━━ Material for this exercise ━━
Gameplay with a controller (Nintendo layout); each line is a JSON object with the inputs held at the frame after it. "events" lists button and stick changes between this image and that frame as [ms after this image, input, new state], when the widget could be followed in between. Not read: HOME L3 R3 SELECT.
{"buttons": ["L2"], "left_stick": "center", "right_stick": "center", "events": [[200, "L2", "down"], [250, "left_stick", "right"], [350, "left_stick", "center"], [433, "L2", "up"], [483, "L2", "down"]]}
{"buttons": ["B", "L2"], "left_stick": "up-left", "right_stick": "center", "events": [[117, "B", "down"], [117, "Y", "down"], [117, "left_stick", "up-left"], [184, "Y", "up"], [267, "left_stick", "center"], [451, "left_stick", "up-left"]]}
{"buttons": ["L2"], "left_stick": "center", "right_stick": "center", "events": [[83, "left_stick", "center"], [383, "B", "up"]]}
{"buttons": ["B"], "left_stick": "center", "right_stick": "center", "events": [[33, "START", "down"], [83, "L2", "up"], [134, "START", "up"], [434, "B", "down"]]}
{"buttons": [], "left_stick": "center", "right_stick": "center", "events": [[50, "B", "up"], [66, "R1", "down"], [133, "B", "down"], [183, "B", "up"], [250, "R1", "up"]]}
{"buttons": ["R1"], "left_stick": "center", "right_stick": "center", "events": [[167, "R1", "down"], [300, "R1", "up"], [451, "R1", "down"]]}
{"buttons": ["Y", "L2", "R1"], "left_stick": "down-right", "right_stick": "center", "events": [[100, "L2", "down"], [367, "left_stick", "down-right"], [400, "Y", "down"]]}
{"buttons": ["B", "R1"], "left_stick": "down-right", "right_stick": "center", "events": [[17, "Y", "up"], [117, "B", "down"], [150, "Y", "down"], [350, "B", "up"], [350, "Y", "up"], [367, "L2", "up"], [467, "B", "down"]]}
━━━
*Problem to solve*: An exact restatement of all the entries above is needed.

*Output for this exercise*:
Gameplay with a controller (Nintendo layout); each line is a JSON object with the inputs held at the frame after it. "events" lists button and stick changes between this image and that frame as [ms after this image, input, new state], when the widget could be followed in between. Not read: HOME L3 R3 SELECT.
{"buttons": ["L2"], "left_stick": "center", "right_stick": "center", "events": [[200, "L2", "down"], [250, "left_stick", "right"], [350, "left_stick", "center"], [433, "L2", "up"], [483, "L2", "down"]]}
{"buttons": ["B", "L2"], "left_stick": "up-left", "right_stick": "center", "events": [[117, "B", "down"], [117, "Y", "down"], [117, "left_stick", "up-left"], [184, "Y", "up"], [267, "left_stick", "center"], [451, "left_stick", "up-left"]]}
{"buttons": ["L2"], "left_stick": "center", "right_stick": "center", "events": [[83, "left_stick", "center"], [383, "B", "up"]]}
{"buttons": ["B"], "left_stick": "center", "right_stick": "center", "events": [[33, "START", "down"], [83, "L2", "up"], [134, "START", "up"], [434, "B", "down"]]}
{"buttons": [], "left_stick": "center", "right_stick": "center", "events": [[50, "B", "up"], [66, "R1", "down"], [133, "B", "down"], [183, "B", "up"], [250, "R1", "up"]]}
{"buttons": ["R1"], "left_stick": "center", "right_stick": "center", "events": [[167, "R1", "down"], [300, "R1", "up"], [451, "R1", "down"]]}
{"buttons": ["Y", "L2", "R1"], "left_stick": "down-right", "right_stick": "center", "events": [[100, "L2", "down"], [367, "left_stick", "down-right"], [400, "Y", "down"]]}
{"buttons": ["B", "R1"], "left_stick": "down-right", "right_stick": "center", "events": [[17, "Y", "up"], [117, "B", "down"], [150, "Y", "down"], [350, "B", "up"], [350, "Y", "up"], [367, "L2", "up"], [467, "B", "down"]]}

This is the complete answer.